An investor deposited some money at $1.7 \%$ annual interest, and two equal but larger amounts at $2.3 \%$ and $2.4 \%$. The total amount invested was $\$ 25,000$, and the total annual interest earned was $\$ 555$. How much was invested at each rate?
At the rate $1.7 \%, \$ \square$ was invested.
Answer
Final Answer: At the rate $1.7 \%$, \(\boxed{\$ 5000}\) was invested. At the rates $2.3 \%$ and $2.4 \%$, \(\boxed{\$ 10000}\) was invested each.
Step 1 :Let's denote the amount of money invested at 1.7% as x, and the amount of money invested at 2.3% and 2.4% as y each.
Step 2 :We know that the total amount invested is $25,000, so we have the equation \(x + 2y = 25000\).
Step 3 :We also know that the total annual interest earned was $555, so we have the equation \(0.017x + 0.047y = 555\).

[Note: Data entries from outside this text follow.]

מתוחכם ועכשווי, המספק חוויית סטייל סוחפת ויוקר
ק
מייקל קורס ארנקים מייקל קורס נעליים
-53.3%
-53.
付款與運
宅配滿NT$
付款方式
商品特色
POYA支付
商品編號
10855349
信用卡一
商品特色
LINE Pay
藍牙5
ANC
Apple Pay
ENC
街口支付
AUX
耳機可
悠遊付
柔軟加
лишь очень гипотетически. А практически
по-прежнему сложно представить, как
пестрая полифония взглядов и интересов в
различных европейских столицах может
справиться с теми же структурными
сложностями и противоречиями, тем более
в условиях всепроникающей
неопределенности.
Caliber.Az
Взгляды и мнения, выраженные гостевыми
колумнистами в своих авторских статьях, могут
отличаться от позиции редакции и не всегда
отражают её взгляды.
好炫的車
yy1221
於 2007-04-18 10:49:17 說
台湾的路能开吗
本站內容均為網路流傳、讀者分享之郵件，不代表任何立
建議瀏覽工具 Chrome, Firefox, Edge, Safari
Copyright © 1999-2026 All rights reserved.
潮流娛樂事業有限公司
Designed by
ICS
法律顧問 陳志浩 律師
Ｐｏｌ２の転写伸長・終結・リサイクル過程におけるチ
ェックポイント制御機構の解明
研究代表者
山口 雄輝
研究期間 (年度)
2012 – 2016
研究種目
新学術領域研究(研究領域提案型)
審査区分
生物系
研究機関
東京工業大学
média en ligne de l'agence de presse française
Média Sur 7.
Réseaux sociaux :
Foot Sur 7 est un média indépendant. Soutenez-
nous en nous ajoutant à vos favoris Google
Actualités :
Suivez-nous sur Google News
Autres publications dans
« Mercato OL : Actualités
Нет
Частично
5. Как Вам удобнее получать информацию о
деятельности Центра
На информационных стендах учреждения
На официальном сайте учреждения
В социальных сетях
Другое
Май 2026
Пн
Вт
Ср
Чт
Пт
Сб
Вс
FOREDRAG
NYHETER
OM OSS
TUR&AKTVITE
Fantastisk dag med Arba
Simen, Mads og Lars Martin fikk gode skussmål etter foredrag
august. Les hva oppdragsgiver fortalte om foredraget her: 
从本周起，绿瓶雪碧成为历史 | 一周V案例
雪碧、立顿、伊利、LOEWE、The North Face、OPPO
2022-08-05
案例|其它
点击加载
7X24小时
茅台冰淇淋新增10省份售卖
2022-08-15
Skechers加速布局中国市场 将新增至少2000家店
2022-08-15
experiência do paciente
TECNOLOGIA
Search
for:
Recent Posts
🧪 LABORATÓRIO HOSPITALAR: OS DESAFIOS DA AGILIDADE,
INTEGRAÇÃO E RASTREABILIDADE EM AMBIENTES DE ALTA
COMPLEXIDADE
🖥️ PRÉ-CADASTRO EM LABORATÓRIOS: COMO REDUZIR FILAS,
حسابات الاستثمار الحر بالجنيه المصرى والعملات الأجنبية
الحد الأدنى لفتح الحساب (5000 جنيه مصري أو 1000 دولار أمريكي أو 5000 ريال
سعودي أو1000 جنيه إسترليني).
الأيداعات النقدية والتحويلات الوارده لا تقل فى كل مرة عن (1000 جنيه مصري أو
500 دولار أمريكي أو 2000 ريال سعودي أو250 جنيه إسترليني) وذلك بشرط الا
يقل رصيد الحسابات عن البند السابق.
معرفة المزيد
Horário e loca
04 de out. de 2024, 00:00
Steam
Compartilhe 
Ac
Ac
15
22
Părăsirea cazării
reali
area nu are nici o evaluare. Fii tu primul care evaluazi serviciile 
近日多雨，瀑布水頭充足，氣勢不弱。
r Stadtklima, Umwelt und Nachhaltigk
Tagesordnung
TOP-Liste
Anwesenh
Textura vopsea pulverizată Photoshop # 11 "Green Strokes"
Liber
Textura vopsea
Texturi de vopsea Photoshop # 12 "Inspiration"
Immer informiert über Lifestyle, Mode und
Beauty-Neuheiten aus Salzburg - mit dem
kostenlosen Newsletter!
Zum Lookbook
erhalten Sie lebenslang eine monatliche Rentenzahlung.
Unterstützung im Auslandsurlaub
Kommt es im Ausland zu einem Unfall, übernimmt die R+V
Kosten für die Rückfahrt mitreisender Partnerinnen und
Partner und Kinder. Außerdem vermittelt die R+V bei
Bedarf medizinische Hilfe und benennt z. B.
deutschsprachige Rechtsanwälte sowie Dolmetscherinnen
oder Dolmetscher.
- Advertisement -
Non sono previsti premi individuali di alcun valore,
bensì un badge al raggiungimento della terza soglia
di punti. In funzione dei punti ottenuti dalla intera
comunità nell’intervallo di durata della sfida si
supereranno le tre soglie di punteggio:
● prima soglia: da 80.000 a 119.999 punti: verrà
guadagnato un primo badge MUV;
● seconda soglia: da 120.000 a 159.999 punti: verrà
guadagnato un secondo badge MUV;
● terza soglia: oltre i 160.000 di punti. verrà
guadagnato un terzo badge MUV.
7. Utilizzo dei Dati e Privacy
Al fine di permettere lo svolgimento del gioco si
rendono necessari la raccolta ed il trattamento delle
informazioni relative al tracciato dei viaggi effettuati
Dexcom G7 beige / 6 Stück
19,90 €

Step 4 :We can solve these two equations to find the values of x and y.
Step 5 :The solution to the system of equations is \(x = 5000\) and \(y = 10000\).
Step 6 :Final Answer: At the rate $1.7 \%$, \(\boxed{\$ 5000}\) was invested. At the rates $2.3 \%$ and $2.4 \%$, \(\boxed{\$ 10000}\) was invested each.